## Exercise details
Answer these questions from the walleye forum thread.
(a) What weight is given for the walleye in the post quoted from DFJISH?
(b) What age does Airboatman give for himself?
(c) For about how long has WalleyeHunter811 been a taxidermist?

# Walleye



## Brian Jones

DFJISH said:


> Very nice walleye u.p.trapper!!! This one is a 12 pounder too.


Nice Fish!


----------



## Airboatman

I think both those walleye mounts are nice.Glad to see they dont have fleshy fins and you guys know walleye dont have them.As for embarrassed give me a break,im 26 a guide,have certificates all over my wall,been on the radio,in many papers,and have taken radio talk show hosts out.


----------



## BAY CREEPER

BEST WALLEYE MOUNT EVER... CAUSE IT WAS FREEall your mounts look great and if they make the costumer happy then its even better!!


----------



## WalleyeHunter811

Thank you baycreeper...Now thats how it should be instead of everyone nit picking and whining...It gets a lil old..I have been a taxidermist for about 4 years now and never once have i bad mouthed someones mount on here..No matter what it has looked like..


----------



## frenchriver1

Nice mount. Beauty is in the eye of the beholder!!!!!


----------



## 1ManWolfPak

WalleyeHunter, if that mount looks like the pic of the walleye that was caught, then that is a great mount. I can't believe someone would call someone out on what a walleye is "supposed" to look like, lol. Must not have caught enough to know there are many variations in colors when it comes to these fish. I have caught many that have beat up bodies and torn fins, so you can't say its not what its "supposed" to look like. If you need an example, i have a few pics in my albums that shows variations, and uniqueness in every walleye. Those are great mounts.


----------



## WalleyeHunter811

Thank you wolf...Alot of people just dont realize how much coloration can change from fish to fish...Yeah there is a "NORMAL" coloration on a walleye but they all change and every fish is different
Yes the mount looks perfect to the picture...On the picture showing the flash did bring out the flesh color way to bright...in real life it only shows a perfect amount on what the fish actullay had


----------



## Mitchell Ulrich

Alright everyones had their say.

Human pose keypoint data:
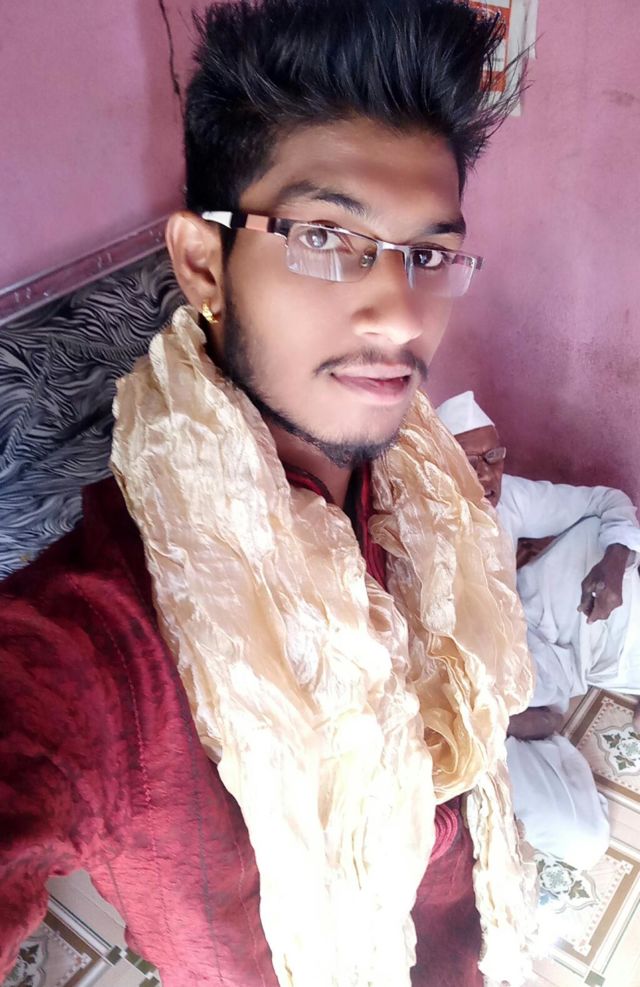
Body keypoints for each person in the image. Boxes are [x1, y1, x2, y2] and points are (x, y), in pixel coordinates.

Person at [0, 4, 538, 986]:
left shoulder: (420, 490)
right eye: (326, 236)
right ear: (203, 263)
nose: (398, 312)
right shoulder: (108, 644)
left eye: (426, 254)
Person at [437, 390, 640, 869]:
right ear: (437, 466)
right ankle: (485, 774)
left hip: (531, 638)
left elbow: (608, 502)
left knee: (603, 542)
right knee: (583, 841)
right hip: (466, 693)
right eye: (468, 461)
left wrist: (612, 565)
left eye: (493, 456)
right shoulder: (417, 527)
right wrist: (502, 720)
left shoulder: (508, 497)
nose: (486, 474)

## Response to this exercise
(a) 12 pounds
(b) 26
(c) About 4 years